41 years ago, when I started my career in sales, marketing and thought leadership, I became fixated, if only for a short time, on the numerous definitions of marketing. From Ogilvy and Kotler to Leo Burnett and the American Marketing Association (who better to know what marketing is), there was just no rhyme, reason or consistency in the definitions. In fact, to this day, the AMA definition of marketing, which I’m a member in good-standing, makes little sense to me. Marketing is the activity, set of institutions, and processes for creating, communicating, delivering, and exchanging offerings that have value for customers, clients, partners, and society at large.
Substitute Marketing with public relations, communications, product innovation, eCommerce, poetry, jazz, music, dance and photography and you have an apt definition for all of it. Isn’t it just like us marketers to want to take credit for everything?
Therein lies the problem with definitions; we cast the widest net possible in hopes that we include all possibilities, factors and interests as to not isolate anyone or anything. It reminds me of the ancient proverb, he who proves too much ends up proving nothing at all.
I have found the same issues surrounding the definitions of thought leadership.
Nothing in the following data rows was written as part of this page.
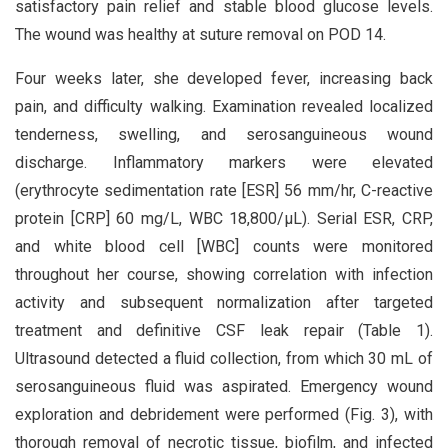
satisfactory pain relief and stable blood glucose levels.
The wound was healthy at suture removal on POD 14.
Four weeks later, she developed fever, increasing back
pain, and difficulty walking. Examination revealed localized
tenderness, swelling, and serosanguineous wound
discharge. Inflammatory markers were elevated
(erythrocyte sedimentation rate [ESR] 56 mm/hr, C-reactive
protein [CRP] 60 mg/L, WBC 18,800/μL). Serial ESR, CRP,
and white blood cell [WBC] counts were monitored
throughout her course, showing correlation with infection
activity and subsequent normalization after targeted
treatment and definitive CSF leak repair (Table 1).
Ultrasound detected a fluid collection, from which 30 mL of
serosanguineous fluid was aspirated. Emergency wound
exploration and debridement were performed (Fig. 3), with
thorough removal of necrotic tissue, biofilm, and infected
Here’s my least favorite definition compliments of Forbes Magazine: A thought leader is an individual or firm that significantly profits from being recognized as such.
In the celebrated words of John McEnroe, “You cannot be serious.”
Forbes Magazine couldn’t be more wrong. In any business activity, as Peter Drucker alluded to, profit isn’t an objective, it’s a requirement, but to even imagine that thought leadership begins and ends with making a buck is boneheaded. Further, to put treasury ahead of trust and loot in front of leadership is like Forbes Magazine saying we’re going to put the jack before the journalism. It’s a total disservice to every thought leader who has busted their chops to provide businesses with an understanding of the Disciplines of Market Leadership, corporate ethics and the value of critical insights.
That said, here’s my definition of thought leadership:
“When thought leadership is presented in the right place, at the right time, and in the right light it adds relevant differentiation, respect, trust, and the enviable position of being knowledgeable and resourceful to an organization’s purpose. Thought leaders produce critical insights that help businesses understand the behaviors of their audience from hesitancy to consideration and from affinity to preference, and all touch points in between.”
Not surprisingly, I prefer my definition to the one from our friends at Forbes.